### REQUISITOS DA TAREFA:
Por favor, continue o texto sobre o filme de Bong Joon Ho a partir da última frase apresentada.

### TRECHO APRESENTADO:
+ + + + +

A obra do incrível Bong Joon Ho é praticamente um tratado sobre o mal-estar reinante entre os “deserdados da globalização e da digitalização”, gente presente na maior parte dos países e que combina um sentimento de perda, ausência de objetivo, resignação forçada, dissonância cognitiva e desumanização inconsciente em uma visão de mundo cínica e niilista que despreza a política convencional
O enredo do filme é de uma simplicidade franciscana – a família humilde descrita acima, que vive dos restos de uma economia forte e próspera, consegue brecha para conviver e usufruir do padrão de vida de outra família, essa afortunada.

+ + + + +

### MATERIAL FORNECIDO:
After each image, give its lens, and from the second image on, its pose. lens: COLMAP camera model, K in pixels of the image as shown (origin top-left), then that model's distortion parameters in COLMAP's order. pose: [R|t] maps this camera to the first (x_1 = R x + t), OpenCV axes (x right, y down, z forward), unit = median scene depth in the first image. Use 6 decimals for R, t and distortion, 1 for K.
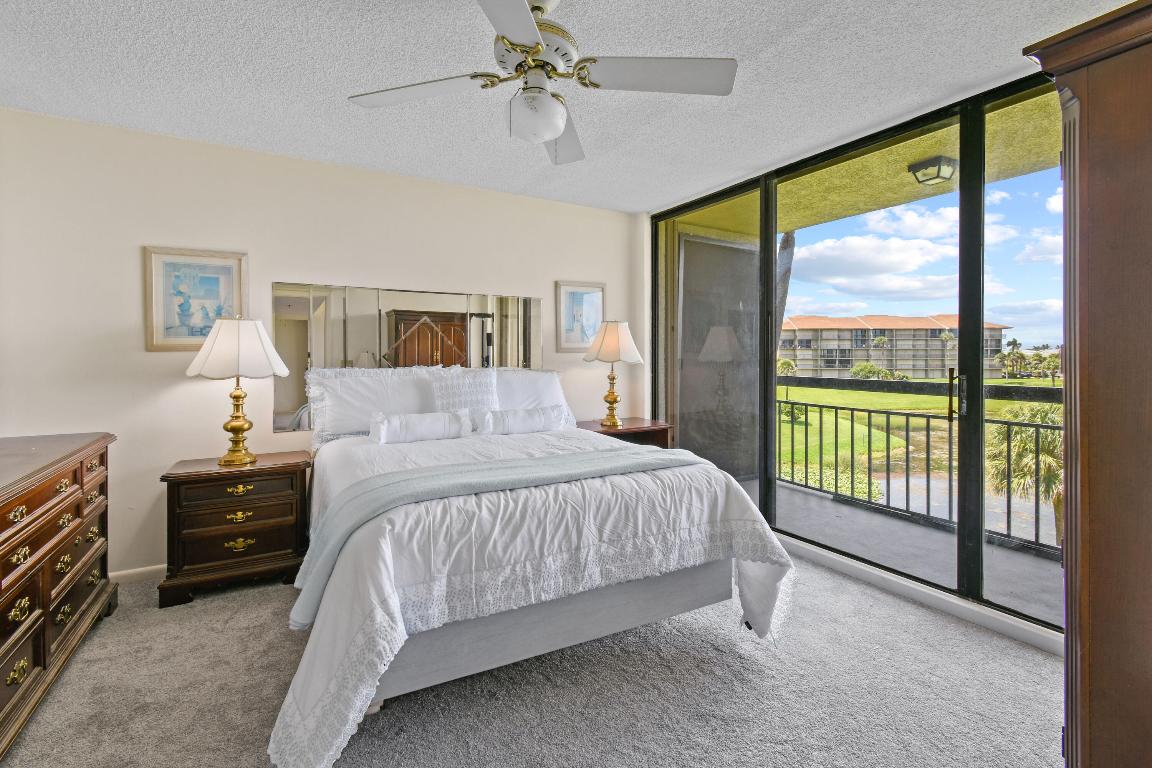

+ + + + +

### RESPOSTA ESCRITA:
A família “pobre” joga um tanto sujo para conquistar seu lugar junto à família rica. Essa convivência gera inicialmente um processo de mutualismo, ambas as famílias se beneficiam do que têm a oferecer uma para a outra, mas a partir daí fica nítido que a convergência entre os dois mundos é inviável e as diferenças culturais, sociais e econômicas entre esses mundos vão provocar tensões inesperadas e ações descompensadas.
O que parecia conveniente torna-se vertiginosamente um processo de parasitismo com direito a uma boa dose Kafka. A família pobre se aproveita das benesses da família rica sem remorso e sem medida.
É possível acreditar que a família pobre aceite de bom grado seu papel de parasita, ainda que a contraparte rica não se dê conta de que está sendo usurpada. Em uma brilhante inversão de perspectiva, Bong Joon Ho mostra que os ricos enxergam seus funcionários da família pobre como “iguais”, mas apenas sob determinadas condições e explicitando o que os torna diferentes.
Claro, toda organização social tem os seus podres enterrados no porão de sua alma. Podres que afloram sem controle, sem aviso e que invadem nossa consciência tomando de assalto nossa tranquilidade.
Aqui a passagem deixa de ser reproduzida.